Et leur avocat, Maître Mathias Morouba, de s'exclamer : « avec ces fiches anonymes, n'importe qui peut écrire n'importe quoi sur n'importe qui ». Cela pose, selon lui, un problème de liberté en Centrafrique.

Deux autres leaders de l'UFDR, arrêtés dans le cadre de l'affaire, sont toujours en prison.

 

NDLR : Les auteurs dans l’ombre des fiches mensongères pour Bozizé notoirement connus sont l’actuel ministre de la sécurité publique Claude Richard Gouandja et Aristide Reboas qui ont œuvré et oeuvrent encore sans doute dans le tristement célèbre Bureau National de Documentation (BND) qui coiffe les fichistes du régime. Après avoir été pendant quelque temps victime du système et de sa boulimie de prédation, Aristide Reboas a connu la prison une période de disgrâce pour s’être confronté au demi-dieu Firmin Findiro. Il serait actuellement à Tours en France pour recharger ses batteries.

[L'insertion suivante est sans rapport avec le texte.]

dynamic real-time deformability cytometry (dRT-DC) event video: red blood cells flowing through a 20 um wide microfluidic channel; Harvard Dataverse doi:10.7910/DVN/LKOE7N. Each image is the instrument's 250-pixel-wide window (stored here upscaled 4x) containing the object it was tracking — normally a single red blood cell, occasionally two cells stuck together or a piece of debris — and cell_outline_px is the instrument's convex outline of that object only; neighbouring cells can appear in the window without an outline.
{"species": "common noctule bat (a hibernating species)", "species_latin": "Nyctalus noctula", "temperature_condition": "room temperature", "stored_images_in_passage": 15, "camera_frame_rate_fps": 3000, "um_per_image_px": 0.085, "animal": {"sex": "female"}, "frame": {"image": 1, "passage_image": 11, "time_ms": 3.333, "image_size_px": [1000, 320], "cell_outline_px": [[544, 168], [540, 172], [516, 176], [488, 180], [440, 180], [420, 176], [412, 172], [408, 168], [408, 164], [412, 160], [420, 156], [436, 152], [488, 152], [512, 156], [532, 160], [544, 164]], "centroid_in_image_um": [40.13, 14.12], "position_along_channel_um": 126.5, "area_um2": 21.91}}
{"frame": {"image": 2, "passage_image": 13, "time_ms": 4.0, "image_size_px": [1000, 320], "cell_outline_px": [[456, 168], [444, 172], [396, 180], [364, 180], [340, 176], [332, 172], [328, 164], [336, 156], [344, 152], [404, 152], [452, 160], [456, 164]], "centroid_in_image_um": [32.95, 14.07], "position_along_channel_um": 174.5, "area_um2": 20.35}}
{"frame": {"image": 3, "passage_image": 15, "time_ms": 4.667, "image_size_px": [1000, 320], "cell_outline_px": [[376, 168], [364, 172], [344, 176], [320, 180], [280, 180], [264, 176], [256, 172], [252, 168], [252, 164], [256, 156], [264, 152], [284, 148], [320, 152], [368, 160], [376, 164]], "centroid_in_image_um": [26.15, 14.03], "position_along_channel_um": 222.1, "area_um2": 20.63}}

Claude Richard Gouandja quant à lui, est devenu ministre et continue de sévir. A titre de rappel, c’est lui qui a monté de toute pièce une fiche mensongère contre le président Ange-Félix Patassé et qui a permis à Bozizé de créer toutes les entraves ayant empêché le défunt président de rejoindre la Guinée équatoriale où il espérait être soigné.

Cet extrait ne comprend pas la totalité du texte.